The goal for most diabetics is LDL 2.0. The pharmacist will look at the last lipid profile. If the LDL is above goal, AND lipids were done a year ago or less, AND the patient has no contra-indications to increased dosage (SGOT or SGPT is less than twice normal; patient is not complaining of statin-related myalgias), then:

If the patient is on a Statin, the pharmacist is authorized to increase the dose of the statin to a maximum of:

  • Rosuvastatin (Crestor): 40 mg PO od
  • Atorvastatin (Lipitor): 80 mg PO od
  • Simvastatin (Zocor): 80 mg PO od
  • Lovastatin (Mevacor): 80 mg PO od
  • Pravastatin (Pravachol): 80 mg PO od
  • Fluvastatin (Lescol): 80 mg PO od

The pharmacist is authorized to request cholesterol/SGOT retesting, using the physician’s lab requisition (with CK testing at pharmacist discretion, if there is concern about myopathy) for follow up of the changed dosage.
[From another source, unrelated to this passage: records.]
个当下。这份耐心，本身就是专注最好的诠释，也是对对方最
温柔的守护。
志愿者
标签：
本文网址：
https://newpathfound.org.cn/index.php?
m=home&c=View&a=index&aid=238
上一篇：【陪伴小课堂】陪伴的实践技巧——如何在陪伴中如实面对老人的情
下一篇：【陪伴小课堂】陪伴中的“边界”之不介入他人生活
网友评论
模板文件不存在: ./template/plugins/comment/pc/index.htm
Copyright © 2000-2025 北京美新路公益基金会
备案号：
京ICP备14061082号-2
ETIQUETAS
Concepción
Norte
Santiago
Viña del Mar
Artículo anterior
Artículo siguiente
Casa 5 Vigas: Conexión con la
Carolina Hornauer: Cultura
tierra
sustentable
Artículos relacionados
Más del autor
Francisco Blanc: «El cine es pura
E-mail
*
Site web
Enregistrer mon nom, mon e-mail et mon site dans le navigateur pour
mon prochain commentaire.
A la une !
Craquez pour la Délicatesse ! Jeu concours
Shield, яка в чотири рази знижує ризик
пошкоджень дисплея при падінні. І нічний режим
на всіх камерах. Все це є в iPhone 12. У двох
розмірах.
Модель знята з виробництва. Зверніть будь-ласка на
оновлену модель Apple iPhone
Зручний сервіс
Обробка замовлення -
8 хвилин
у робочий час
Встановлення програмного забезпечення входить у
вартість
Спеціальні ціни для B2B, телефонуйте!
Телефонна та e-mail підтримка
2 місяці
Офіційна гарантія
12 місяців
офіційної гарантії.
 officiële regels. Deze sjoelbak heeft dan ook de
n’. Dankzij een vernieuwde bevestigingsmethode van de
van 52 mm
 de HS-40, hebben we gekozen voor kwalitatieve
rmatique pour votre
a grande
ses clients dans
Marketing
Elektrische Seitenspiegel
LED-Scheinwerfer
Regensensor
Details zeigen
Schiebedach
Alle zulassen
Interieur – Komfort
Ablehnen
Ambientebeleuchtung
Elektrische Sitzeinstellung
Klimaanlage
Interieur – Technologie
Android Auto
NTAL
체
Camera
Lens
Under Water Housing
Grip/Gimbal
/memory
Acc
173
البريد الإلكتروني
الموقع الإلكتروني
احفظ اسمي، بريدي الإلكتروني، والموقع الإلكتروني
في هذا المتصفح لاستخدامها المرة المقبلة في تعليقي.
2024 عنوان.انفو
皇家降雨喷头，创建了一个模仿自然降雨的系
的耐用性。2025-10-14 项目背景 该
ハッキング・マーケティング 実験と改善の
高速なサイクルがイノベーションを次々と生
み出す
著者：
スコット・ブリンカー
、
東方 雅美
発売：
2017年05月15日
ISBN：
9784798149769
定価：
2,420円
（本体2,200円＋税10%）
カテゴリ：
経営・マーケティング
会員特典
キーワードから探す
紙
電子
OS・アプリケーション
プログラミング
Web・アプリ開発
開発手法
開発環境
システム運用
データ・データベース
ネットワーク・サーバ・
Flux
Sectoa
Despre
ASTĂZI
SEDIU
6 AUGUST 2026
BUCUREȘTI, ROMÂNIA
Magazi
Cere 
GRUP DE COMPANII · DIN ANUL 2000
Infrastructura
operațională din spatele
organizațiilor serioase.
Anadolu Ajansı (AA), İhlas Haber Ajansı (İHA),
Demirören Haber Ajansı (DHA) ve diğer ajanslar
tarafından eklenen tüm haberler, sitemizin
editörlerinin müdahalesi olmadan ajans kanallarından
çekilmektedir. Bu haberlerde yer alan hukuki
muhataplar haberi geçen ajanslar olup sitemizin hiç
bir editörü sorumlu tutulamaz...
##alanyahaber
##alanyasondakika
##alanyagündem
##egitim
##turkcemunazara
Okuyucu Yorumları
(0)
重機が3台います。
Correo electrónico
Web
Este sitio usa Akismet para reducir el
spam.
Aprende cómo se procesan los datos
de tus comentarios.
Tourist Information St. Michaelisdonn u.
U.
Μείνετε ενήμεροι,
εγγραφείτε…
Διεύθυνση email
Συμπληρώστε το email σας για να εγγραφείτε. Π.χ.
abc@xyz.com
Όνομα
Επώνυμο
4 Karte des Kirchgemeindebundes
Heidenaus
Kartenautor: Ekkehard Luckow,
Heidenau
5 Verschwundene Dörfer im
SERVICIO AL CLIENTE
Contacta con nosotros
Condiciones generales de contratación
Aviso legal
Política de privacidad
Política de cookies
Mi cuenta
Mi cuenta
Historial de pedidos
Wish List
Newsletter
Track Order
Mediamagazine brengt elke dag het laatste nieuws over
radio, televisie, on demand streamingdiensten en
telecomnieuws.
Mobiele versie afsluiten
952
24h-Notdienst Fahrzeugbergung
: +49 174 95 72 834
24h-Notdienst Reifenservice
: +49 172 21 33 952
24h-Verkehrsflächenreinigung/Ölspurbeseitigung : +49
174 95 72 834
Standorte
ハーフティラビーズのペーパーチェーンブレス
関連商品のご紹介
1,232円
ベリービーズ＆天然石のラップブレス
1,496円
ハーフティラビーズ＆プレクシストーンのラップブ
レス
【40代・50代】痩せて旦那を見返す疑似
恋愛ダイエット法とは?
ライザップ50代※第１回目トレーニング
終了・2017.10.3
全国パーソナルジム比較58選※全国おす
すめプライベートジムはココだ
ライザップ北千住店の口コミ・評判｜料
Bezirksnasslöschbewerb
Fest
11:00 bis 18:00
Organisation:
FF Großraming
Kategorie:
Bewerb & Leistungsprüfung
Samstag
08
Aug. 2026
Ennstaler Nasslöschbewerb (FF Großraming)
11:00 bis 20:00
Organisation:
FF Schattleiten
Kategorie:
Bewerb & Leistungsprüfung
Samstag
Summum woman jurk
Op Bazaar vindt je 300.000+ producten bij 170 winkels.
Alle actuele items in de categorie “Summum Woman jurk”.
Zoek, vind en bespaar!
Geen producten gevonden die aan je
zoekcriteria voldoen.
The patient will be asked to retest blood a month after medication change, with result forwarded to the patient’s family physician.

The pharmacist is authorized to request lipid profile (total cholesterol, LDL, HDL, triglycerides, total cholesterol: HDL) testing (using the physician’s lab requisition) if this has not been done in the last 12 months, and the patient is not booked to see their family physician for an annual review in the next 3 months.

If we're going to do Team-based care, we have to have clear, common goals, based on solid evidence. We also have to have really good communication within the team. I think the EMR will help us do that. I wish we could have patient access to the chart; after all, they are at the very center of the Team.